Friends of Vicksburg
National Military Park & Campaign

History of Vicksburg

In the closing decade of the nineteenth century, as veterans of the Civil War in ever increasing number answered the final roll call in response to Gabriel’s trumpet, state houses and legislatures, both houses of Congress, and even the White House itself were still dominated by men who had worn the blue and gray. In an effort to honor their comrades who lived only in memory and to remind future generations of their own sacrifice and service to the nation, the veterans moved to preserve the most significant fields of battle of the Civil War and established the first national military parks and national battlefields. On February 21, 1899, Vicksburg became the fifth Civil War battlefield to be set aside in perpetuity by Congress and only the nation’s seventh national park.

Established to “commemorate the campaign and siege and defense of Vicksburg,” a three-man commission was placed in charge of the newly established national military park. As called for in the park’s enabling act all three were veterans

of the Vicksburg campaign, one Confederate and two Union representatives. These men were charged to acquire the necessary land, mark the field with historical tablets, provide for visitor access by constructing roads and bridges, and with “restoring the field to its condition at the time of the battle” as necessary to carry out the purposes of the park. The enabling act also provides “that it shall be lawful for any State that had troops engaged in the siege and defense of Vicksburg to enter upon the lands of the Vicksburg national military park for the purpose of ascertaining and marking the lines of its troops engaged therein.”

From 1899 until 1933, the park was under the jurisdiction of the War Department and much of the infrastructure and features of the park as it exist today can be traced to these early, formative years of development. Thus, the influence of the veterans themselves is still evident today.  During this period of development approximately 1,200 acres of land were purchased, the road and bridge network was established, and more than 95% of the monuments, markers, tablets, and plaques that dot the landscape were erected.

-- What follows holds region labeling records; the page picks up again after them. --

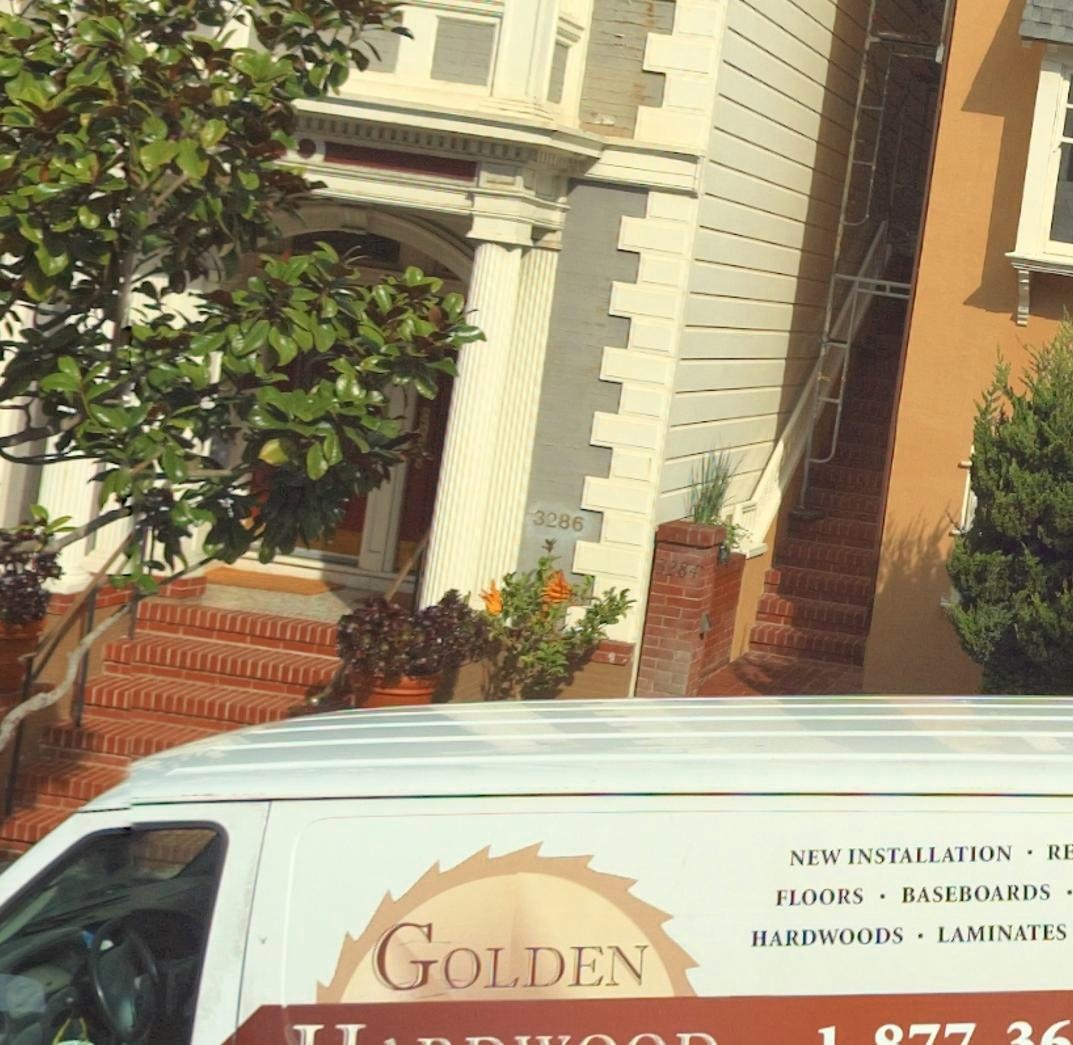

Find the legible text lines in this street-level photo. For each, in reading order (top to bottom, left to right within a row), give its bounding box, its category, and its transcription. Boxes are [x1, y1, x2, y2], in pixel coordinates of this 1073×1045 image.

[529, 506, 587, 535] StreetNumber: 3286
[650, 553, 704, 585] StreetNumber: 3284
[786, 841, 1065, 868] None: NEW INSTALLATION * R
[771, 880, 1056, 910] None: FLOORS * BASEBOARDS
[747, 921, 1070, 950] None: HARDWOODS * LAMINATES
[366, 915, 652, 994] None: GOLDEN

In 1933 administration was transferred to the National Park Service along with that of Vicksburg National Cemetery. In keeping with the agency’s mandates and mission, the park’s first museum/visitor center was constructed an opened and active interpretation begun. At this same time, four camps of the Civilian Conservation Corps (CCC) were established. These camps were in operation from 1933-1941 and hundreds of enrollees in this program worked to eliminate erosion scars by sculpting the hillsides and hand planting the dense forest that characterizes the park today.

Dramatic changes occurred in the 1960s when the southern one-third of the park (154 acres) was quitclaimed to the City of Vicksburg in exchange for lands elsewhere and additional monuments were erected during the Civil War Centennial. As part of the National Park Service’s Mission 66 program, a road was constructed outside the park to eliminate local traffic and provide for a self-enclosed tour route to enhance visitor safety and enjoyment. The current Visitor Center was also constructed as part of this program. In 1977 the ironclad gunboat USS Cairo was brought to the park where it has since been restored and is on display, and the U.S.S. Cairo Museum opened in 1980. The park was expanded in 1990 to incorporate the remaining vestige of Grant’s Canal in Louisiana, and the interpretive mandate was broadened to include the Vicksburg campaign of 1862 along with the history of Vicksburg under Union occupation during the Civil War through Reconstruction. In 2003, the park was again expanded to include Pemberton’s Headquarters in the heart of downtown Vicksburg. The park is currently drafting an array of planning documents to facilitate interpretation of these recent additions and address its expanded mandate. These documents will serve to guide current and future management of this park as the National Park Service strives to continue its dedicated stewardship of the cultural and natural resources of Vicksburg National Military Park.